WORK REQUEST: Take the entries below and print, exactly, the stretch from the line containing "Laufenn S Fit EQ Plus LK01" through the line containing "menjadi pemimpin BI", both included.

DATA SUPPLIED:
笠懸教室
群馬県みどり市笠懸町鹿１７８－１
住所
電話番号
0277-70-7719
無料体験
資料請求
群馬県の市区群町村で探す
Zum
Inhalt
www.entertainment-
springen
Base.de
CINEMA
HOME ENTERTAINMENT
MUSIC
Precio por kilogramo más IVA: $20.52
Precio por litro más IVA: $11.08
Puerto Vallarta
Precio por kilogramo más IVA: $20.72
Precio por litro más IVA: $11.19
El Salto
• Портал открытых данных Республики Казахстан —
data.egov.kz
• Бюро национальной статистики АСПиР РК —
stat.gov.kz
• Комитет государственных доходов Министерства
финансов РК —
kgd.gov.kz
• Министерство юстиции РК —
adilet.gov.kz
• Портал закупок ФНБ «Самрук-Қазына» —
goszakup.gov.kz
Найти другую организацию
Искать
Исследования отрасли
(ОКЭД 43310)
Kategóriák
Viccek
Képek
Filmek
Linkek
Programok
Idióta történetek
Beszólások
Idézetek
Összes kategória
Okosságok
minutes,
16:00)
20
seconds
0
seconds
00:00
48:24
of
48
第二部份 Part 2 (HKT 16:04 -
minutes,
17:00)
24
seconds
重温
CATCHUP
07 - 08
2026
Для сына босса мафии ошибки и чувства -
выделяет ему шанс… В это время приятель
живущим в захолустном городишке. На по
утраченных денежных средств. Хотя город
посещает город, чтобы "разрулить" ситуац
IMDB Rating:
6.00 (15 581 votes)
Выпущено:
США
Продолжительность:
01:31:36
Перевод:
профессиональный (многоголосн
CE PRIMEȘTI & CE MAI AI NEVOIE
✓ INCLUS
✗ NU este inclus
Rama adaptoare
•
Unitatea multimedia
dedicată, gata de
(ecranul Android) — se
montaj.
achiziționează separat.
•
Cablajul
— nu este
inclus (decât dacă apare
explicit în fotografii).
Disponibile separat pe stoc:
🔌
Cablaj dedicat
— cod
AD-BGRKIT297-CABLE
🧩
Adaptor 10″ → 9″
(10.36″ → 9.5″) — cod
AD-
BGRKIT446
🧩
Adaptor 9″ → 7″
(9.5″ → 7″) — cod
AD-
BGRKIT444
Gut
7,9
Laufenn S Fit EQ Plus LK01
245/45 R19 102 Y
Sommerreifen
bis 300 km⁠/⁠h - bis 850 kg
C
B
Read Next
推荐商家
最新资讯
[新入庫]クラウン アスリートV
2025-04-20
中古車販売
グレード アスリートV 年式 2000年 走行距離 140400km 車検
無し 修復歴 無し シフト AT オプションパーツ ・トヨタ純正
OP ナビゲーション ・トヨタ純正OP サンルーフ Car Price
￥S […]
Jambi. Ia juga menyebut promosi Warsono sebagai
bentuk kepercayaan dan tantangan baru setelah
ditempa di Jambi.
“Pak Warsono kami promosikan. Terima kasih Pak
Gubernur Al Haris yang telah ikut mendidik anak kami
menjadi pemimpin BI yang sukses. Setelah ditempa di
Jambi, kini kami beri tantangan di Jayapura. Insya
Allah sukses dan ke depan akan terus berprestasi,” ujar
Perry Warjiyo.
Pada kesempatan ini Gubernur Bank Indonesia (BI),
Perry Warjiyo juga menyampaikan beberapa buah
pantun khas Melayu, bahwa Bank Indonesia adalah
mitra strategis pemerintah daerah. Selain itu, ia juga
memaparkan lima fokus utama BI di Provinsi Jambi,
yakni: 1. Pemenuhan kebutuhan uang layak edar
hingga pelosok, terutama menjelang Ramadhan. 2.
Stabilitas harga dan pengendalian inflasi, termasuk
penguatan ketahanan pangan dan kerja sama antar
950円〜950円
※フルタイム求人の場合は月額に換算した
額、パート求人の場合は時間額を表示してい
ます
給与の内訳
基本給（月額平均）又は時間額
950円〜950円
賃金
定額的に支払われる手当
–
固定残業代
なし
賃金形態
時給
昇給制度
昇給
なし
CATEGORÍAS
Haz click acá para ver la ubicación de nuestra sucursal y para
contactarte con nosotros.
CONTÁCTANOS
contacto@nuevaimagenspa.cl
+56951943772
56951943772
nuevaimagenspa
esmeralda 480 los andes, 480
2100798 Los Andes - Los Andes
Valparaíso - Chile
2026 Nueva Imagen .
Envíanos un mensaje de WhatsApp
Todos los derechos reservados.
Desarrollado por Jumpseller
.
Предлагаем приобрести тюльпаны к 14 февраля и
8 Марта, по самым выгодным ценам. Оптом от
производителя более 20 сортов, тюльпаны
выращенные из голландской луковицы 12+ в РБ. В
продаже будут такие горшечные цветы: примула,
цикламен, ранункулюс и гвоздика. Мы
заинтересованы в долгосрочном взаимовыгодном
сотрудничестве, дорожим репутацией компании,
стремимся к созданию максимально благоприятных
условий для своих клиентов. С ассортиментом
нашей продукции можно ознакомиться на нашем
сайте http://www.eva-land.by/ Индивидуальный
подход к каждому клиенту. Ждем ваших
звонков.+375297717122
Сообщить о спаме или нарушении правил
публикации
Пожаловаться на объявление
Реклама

PROBLEM SOLUTION:
Laufenn S Fit EQ Plus LK01
245/45 R19 102 Y
Sommerreifen
bis 300 km⁠/⁠h - bis 850 kg
C
B
Read Next
推荐商家
最新资讯
[新入庫]クラウン アスリートV
2025-04-20
中古車販売
グレード アスリートV 年式 2000年 走行距離 140400km 車検
無し 修復歴 無し シフト AT オプションパーツ ・トヨタ純正
OP ナビゲーション ・トヨタ純正OP サンルーフ Car Price
￥S […]
Jambi. Ia juga menyebut promosi Warsono sebagai
bentuk kepercayaan dan tantangan baru setelah
ditempa di Jambi.
“Pak Warsono kami promosikan. Terima kasih Pak
Gubernur Al Haris yang telah ikut mendidik anak kami
menjadi pemimpin BI yang sukses. Setelah ditempa di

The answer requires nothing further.